Task directions
Copy out all lines from the entries below in which "saying" occurs.

+-------+

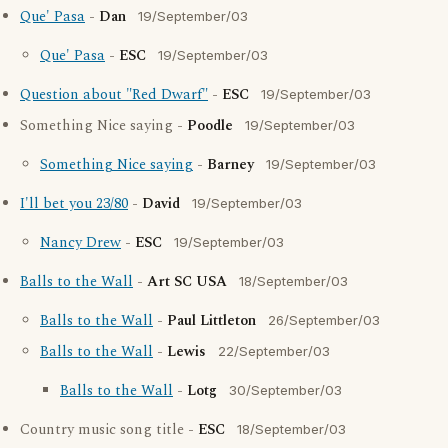
Que' Pasa
-
Dan
19/September/03
Que' Pasa
-
ESC
19/September/03
Question about "Red Dwarf"
-
ESC
19/September/03
Something Nice saying -
Poodle
19/September/03
Something Nice saying
-
Barney
19/September/03
I'll bet you 23/80
-
David
19/September/03
Nancy Drew
-
ESC
19/September/03
Balls to the Wall
-
Art SC USA
18/September/03
Balls to the Wall
-
Paul Littleton
26/September/03
Balls to the Wall
-
Lewis
22/September/03
Balls to the Wall
-
Lotg
30/September/03
Country music song title -
ESC
18/September/03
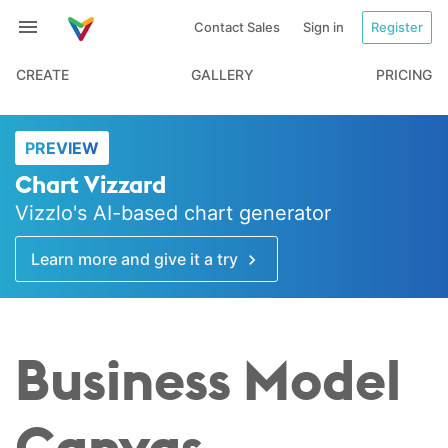
Contact Sales
Sign in
Register
CREATE
GALLERY
PRICING
PREVIEW
Chart Vizzard
Vizzlo's AI-based chart generator
Learn more and give it a try
Business Model
Canvas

+-------+

Task output
Something Nice saying -
Something Nice saying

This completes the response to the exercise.